The Phillies tried to be optimistic about their chances entering Spring Training. Phillies manager Pete Mackanin said if players took incremental steps forward they potentially could take a run at a .500 record following a 71-91 finish last year.

The Phillies would have to finish 57-30 to do that. Their only race is for the No. 1 pick in the 2018 MLB Draft.

The Phillies have the worst record in baseball, with the Giants next worst 1 1/2 games ahead.

"It's very tough to deal with," Mackanin said. "It's not easy every day. If it's not one thing it's another. The guys have been real good about it, but the record is indicative of so many things that are not going well."

The Phillies' front office always acknowledged that 2017 would be a rebuilding year. It expected to lose, while hoping players would make improvements along the way. Instead, it is hard to say how many players will be here in a few years. Odubel Herrera is the only player signed beyond this season.

"It's really tough," Herrera said. "I'm not going to lie to you, it's tough to lose."

Could those rebuilding expectations have lowered the expectations of players on the field?

"If you get that into your mind, [we're in trouble]," Galvis said. "We're players. We have to play hard, 24-7. And that's it. Yeah, they say we're a rebuilding team, but we still have good players here. We still have pretty good players. We lose one, then we lose another one, and then it just keeps going and keeps going." 

For us, we have to have the same mentality every single day.
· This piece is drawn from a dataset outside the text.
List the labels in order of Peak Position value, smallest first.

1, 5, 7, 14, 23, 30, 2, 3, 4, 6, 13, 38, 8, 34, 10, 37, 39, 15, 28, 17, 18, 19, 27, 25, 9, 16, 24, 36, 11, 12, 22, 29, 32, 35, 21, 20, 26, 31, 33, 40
Just try to win. It's not what you do here or in the clubhouse or what you talk, it's what you do outside. That's when you have to step up and do your best."

A legitimate concern is that the players here have become used to losing. That instead of coming to the ballpark every day hoping to win, they show up expecting to lose.

"I mean, we're losing, we're losing, we're losing and I don't see any change so far," Galvis said. "If you get used to it, we're [screwed]. We have to have a different mentality every time we come here. We have to try to win. We have to try to fight for nine innings and 27 outs.

"I think we can do better. I think we can do much better. The effort has to be more than we have right now if we want to win. The effort we have right now, we're not winning. I think we have to do a little bit more -- if we want to win."